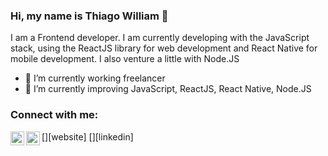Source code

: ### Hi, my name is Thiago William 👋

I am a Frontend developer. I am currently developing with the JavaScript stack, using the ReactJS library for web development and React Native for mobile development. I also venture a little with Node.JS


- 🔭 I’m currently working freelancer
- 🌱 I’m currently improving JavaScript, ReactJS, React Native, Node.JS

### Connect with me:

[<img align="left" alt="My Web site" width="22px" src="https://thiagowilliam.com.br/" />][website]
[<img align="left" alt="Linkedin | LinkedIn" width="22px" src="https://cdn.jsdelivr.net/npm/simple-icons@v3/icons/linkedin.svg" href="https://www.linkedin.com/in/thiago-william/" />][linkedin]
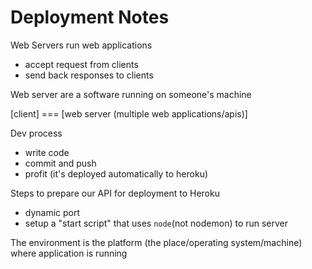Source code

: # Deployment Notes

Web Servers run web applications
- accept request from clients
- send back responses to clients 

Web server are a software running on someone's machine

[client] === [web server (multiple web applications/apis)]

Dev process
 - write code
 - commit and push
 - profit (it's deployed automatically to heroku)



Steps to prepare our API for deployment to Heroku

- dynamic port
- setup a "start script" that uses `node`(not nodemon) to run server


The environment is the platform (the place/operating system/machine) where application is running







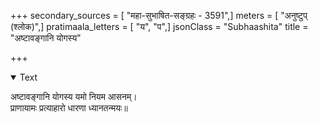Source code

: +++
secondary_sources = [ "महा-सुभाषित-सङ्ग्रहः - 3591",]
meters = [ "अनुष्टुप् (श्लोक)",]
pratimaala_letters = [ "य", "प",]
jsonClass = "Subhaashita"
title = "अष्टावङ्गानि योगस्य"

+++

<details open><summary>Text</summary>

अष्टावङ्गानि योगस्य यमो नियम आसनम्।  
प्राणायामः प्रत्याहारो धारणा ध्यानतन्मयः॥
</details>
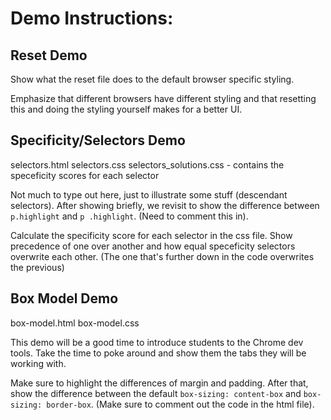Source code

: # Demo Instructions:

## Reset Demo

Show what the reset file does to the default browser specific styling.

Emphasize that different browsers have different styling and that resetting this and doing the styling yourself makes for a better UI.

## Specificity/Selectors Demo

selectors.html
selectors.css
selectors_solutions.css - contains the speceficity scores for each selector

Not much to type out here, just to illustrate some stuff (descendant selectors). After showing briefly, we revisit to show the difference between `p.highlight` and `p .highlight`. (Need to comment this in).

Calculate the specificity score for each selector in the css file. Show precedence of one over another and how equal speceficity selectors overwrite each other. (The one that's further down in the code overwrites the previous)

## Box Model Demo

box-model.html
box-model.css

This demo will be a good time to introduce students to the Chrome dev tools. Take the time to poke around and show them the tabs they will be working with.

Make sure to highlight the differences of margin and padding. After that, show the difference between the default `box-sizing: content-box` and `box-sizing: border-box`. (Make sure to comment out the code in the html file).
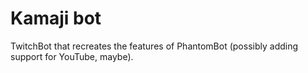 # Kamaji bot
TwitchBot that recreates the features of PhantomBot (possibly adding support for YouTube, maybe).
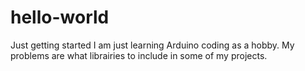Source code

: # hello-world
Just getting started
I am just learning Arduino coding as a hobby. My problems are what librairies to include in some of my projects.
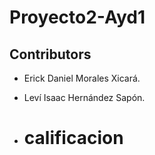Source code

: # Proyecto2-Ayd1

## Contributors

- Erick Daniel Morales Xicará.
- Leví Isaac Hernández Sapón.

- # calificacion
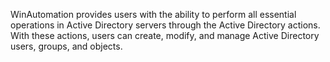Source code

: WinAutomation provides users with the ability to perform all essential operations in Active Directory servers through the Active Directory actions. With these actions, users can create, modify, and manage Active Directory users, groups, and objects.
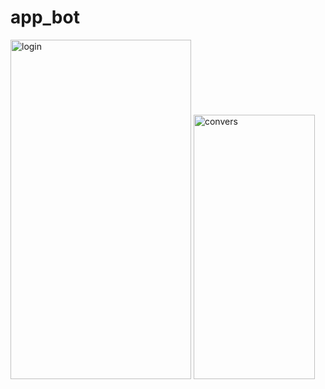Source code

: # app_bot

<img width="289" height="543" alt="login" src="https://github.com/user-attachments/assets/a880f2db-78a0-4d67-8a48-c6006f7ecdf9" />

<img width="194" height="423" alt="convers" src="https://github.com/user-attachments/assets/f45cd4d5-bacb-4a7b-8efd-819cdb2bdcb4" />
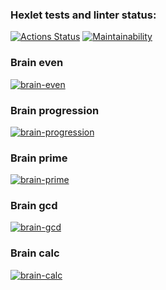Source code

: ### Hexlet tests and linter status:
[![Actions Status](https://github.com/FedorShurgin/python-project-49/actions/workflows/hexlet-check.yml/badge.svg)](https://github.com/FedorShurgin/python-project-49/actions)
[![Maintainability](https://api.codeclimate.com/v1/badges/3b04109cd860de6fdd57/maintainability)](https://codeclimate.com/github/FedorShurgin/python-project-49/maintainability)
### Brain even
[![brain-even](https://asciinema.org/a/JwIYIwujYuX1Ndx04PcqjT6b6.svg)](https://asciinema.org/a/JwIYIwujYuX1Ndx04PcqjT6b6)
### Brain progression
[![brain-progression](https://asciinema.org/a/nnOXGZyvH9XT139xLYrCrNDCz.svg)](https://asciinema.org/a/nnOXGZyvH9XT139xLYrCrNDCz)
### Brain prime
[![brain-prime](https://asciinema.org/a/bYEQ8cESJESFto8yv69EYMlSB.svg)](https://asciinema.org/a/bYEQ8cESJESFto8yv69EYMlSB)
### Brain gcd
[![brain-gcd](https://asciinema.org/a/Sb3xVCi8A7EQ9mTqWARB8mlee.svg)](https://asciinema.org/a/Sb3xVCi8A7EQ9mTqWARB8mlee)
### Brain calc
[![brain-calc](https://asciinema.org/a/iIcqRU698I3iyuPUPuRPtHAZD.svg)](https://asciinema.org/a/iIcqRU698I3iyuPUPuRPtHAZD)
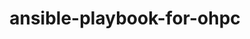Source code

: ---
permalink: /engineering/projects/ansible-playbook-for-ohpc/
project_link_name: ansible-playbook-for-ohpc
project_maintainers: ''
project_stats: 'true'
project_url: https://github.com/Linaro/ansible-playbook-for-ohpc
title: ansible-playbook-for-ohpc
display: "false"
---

==

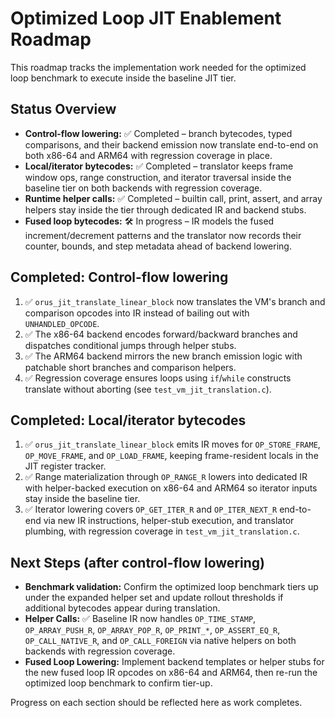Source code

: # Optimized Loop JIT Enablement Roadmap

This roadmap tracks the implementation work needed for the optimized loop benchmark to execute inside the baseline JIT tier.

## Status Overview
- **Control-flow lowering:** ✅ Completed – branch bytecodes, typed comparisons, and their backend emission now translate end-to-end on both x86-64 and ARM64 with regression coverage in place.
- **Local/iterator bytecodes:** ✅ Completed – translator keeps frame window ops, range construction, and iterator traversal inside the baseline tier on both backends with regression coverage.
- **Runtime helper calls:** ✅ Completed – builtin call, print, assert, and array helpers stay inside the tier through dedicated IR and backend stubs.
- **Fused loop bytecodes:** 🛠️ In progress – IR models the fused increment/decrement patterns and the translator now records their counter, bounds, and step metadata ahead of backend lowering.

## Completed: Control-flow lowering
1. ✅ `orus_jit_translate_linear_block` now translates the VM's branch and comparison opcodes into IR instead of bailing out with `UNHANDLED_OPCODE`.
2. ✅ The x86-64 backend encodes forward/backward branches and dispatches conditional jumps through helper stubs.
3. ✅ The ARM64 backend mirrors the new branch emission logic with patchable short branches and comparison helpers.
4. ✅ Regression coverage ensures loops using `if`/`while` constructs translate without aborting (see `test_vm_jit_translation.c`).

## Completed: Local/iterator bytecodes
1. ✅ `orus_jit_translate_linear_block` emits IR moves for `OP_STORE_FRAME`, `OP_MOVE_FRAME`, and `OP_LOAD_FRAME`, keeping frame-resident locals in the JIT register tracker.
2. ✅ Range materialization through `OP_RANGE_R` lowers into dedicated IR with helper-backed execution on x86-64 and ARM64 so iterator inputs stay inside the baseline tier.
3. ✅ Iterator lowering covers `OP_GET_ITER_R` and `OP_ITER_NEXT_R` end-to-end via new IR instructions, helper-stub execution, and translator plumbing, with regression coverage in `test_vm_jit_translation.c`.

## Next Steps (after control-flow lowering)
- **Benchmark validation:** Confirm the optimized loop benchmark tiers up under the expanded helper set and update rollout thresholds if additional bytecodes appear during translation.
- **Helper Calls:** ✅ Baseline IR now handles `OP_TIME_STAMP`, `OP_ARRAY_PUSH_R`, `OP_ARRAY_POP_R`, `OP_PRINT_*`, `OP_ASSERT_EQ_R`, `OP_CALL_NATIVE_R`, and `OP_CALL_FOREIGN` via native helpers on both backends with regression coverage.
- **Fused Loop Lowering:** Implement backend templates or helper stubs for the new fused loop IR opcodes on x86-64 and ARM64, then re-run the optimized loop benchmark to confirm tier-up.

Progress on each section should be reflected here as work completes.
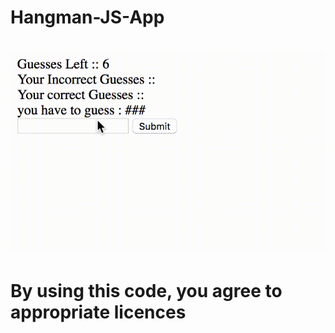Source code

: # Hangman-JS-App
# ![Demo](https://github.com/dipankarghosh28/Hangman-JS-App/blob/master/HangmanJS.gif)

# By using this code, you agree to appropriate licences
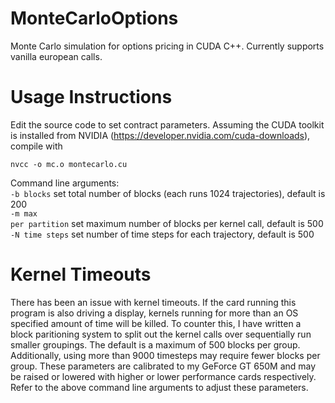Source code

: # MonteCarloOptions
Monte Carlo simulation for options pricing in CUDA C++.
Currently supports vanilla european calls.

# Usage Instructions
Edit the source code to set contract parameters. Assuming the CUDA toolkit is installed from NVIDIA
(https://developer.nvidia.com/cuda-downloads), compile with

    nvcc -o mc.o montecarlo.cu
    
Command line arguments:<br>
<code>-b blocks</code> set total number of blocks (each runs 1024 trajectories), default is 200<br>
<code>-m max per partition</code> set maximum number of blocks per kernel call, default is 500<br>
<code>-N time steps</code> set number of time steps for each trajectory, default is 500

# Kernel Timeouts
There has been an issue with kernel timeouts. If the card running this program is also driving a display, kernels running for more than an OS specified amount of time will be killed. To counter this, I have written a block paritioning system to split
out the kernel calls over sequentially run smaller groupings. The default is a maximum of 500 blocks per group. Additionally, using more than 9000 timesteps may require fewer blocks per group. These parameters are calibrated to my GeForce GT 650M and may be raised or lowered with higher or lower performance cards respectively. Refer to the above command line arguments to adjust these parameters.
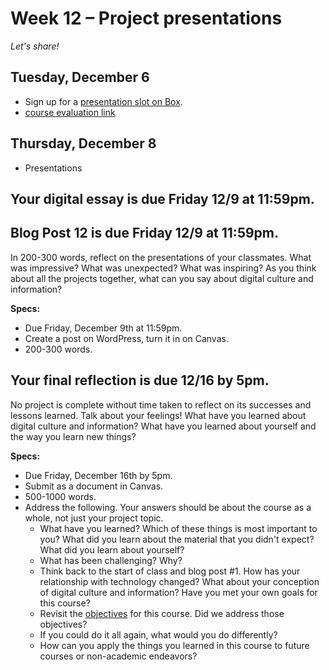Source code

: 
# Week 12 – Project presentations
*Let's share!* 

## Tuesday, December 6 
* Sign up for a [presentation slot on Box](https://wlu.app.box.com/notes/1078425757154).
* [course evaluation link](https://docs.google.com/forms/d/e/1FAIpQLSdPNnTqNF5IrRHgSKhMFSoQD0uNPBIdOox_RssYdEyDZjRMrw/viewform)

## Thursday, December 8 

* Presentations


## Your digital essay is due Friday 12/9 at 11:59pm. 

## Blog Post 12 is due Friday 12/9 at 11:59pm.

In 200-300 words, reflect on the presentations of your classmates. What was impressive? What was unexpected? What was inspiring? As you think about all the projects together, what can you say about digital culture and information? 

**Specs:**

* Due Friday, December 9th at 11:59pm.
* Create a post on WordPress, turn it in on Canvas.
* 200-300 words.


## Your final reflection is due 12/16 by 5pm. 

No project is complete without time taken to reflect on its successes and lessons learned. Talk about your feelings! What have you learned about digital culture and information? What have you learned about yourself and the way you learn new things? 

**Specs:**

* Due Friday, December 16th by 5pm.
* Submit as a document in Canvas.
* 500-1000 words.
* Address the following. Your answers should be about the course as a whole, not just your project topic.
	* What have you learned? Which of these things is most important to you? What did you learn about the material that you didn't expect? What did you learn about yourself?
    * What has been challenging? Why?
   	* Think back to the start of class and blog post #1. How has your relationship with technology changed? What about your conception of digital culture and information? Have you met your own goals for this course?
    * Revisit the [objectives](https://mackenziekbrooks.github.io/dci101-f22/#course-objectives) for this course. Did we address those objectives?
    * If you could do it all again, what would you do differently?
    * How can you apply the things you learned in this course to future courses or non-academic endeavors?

THE PROBLEM: The answer is the lines of the material above, from the one containing "### Brain progression" down to the one containing "project_stats: 'true'", given exactly and without images.

ANSWER BOX:
### Brain progression
[![brain-progression](https://asciinema.org/a/nnOXGZyvH9XT139xLYrCrNDCz.svg)](https://asciinema.org/a/nnOXGZyvH9XT139xLYrCrNDCz)
### Brain prime
[![brain-prime](https://asciinema.org/a/bYEQ8cESJESFto8yv69EYMlSB.svg)](https://asciinema.org/a/bYEQ8cESJESFto8yv69EYMlSB)
### Brain gcd
[![brain-gcd](https://asciinema.org/a/Sb3xVCi8A7EQ9mTqWARB8mlee.svg)](https://asciinema.org/a/Sb3xVCi8A7EQ9mTqWARB8mlee)
### Brain calc
[![brain-calc](https://asciinema.org/a/iIcqRU698I3iyuPUPuRPtHAZD.svg)](https://asciinema.org/a/iIcqRU698I3iyuPUPuRPtHAZD)
Source code

: ---
permalink: /engineering/projects/ansible-playbook-for-ohpc/
project_link_name: ansible-playbook-for-ohpc
project_maintainers: ''
project_stats: 'true'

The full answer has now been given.